Le football est devenu un outil de cohésion nationale, fédérant toutes les générations autour d’une passion commune. Mais il est aussi un vecteur de soft power : en accueillant des délégations venues de tout le continent, le Maroc a projeté une image de stabilité, de modernité et de compétence. La CAN 2025 a ainsi servi de vitrine au Maroc contemporain, capable de conjuguer ferveur populaire et organisation exemplaire, tout en se préparant déjà à la Coupe du Monde 2030 qu’il coorganisera avec l’Espagne et le Portugal.

Une diplomatie marocaine réussie

La diplomatie marocaine s’est affirmée à travers le sport comme un modèle de pragmatisme et d’efficacité. L’obtention de la CAN 2025 n’est pas le fruit du hasard, mais celui d’une stratégie patiente et cohérente. Le royaume s’est positionné comme un pivot entre l’Afrique, l’Europe et le monde arabe, capable de parler tous les langages – économique, culturel, politique et désormais sportif.

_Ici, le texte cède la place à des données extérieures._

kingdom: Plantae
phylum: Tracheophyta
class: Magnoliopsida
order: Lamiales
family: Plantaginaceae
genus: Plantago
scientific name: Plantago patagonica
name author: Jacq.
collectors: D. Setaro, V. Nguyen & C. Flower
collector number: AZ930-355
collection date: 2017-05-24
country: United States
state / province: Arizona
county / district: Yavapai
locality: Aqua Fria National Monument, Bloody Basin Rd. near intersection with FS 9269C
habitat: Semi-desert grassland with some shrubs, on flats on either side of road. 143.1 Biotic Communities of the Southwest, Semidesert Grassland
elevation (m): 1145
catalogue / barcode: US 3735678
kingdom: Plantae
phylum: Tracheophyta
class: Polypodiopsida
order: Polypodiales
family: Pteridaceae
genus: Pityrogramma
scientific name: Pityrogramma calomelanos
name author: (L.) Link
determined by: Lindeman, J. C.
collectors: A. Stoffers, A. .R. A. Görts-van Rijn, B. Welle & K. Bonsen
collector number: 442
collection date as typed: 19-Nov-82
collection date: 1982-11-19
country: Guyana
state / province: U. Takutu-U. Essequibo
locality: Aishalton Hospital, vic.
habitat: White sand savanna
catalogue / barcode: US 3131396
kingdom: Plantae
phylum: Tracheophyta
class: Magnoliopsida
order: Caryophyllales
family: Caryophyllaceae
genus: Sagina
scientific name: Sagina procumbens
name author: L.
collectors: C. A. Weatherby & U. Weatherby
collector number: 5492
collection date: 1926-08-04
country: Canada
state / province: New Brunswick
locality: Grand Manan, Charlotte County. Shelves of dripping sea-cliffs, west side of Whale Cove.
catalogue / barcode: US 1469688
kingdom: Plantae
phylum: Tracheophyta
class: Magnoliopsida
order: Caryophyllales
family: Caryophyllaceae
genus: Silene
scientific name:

Cette diplomatie sportive a renforcé la crédibilité du Maroc auprès des instances internationales. Les partenaires européens, les sponsors et les investisseurs ont salué la qualité de l’organisation, tandis que les opinions publiques africaines ont vu dans Rabat un acteur fiable et fédérateur. Dans un monde marqué par les crises et les replis, le Maroc projette une image de continuité et de prévisibilité. Le football devient ainsi un instrument de politique publique, un outil de rayonnement international et une arme douce de persuasion.

Le modèle sécuritaire du Maroc plébiscité

Si la réussite de la CAN 2025 repose sur l’organisation et la ferveur populaire, elle s’explique aussi par un modèle sécuritaire salué à l’échelle internationale. Le royaume a déployé des moyens considérables : tribunaux et commissariats installés dans les stades, surveillance par drones, filtrages multiples aux entrées, et mobilisation de milliers de nouvelles recrues formées pour l’occasion. Résultat : aucun débordement majeur n’a été relevé, et la compétition s’est déroulée dans un climat serein.

Cette performance sécuritaire a attiré l’attention des grandes puissances. Le FBI, en préparation de la Coupe du Monde 2026 aux États-Unis, a envoyé une délégation pour observer le dispositif marocain. Les experts internationaux ont salué la coordination des moyens technologiques et humains, ainsi que la capacité du Maroc à coopérer avec les polices africaines. Le royaume a ainsi confirmé son expertise en matière de sécurité des grands événements, renforçant son image de partenaire crédible dans la lutte contre le terrorisme et la criminalité organisée.

Mais, la réussite marocaine met en lumière le retard algérien

Le contraste est saisissant entre le succès marocain et les difficultés algériennes. Alors que Rabat a multiplié les investissements et les réformes pour se positionner comme un acteur majeur du football africain, Alger peine à suivre le rythme. Les infrastructures vieillissantes, les blocages organisationnels et les tensions diplomatiques ont freiné l’élan algérien.

La réussite marocaine met en lumière ce retard. Elle illustre la différence entre une stratégie proactive, fondée sur la vision et l’investissement, et une approche hésitante, marquée par les contraintes internes. En accueillant la CAN 2025, le Maroc confirme son statut de leader régional et son ambition continentale. L’Algérie, quant à elle, se retrouve face à un défi : repenser son modèle sportif et diplomatique pour ne pas rester en marge des grandes dynamiques africaines.

En effet, le Maroc a démontré  que le football, loin d’être un simple divertissement, peut être un outil puissant de transformation nationale et de rayonnement international. À travers cette réussite, Sa Majesté le Roi Mohammed VI a inscrit son pays dans une dynamique continentale et mondiale, confirmant que le ballon rond est désormais au cœur de la politique et du développement du royaume.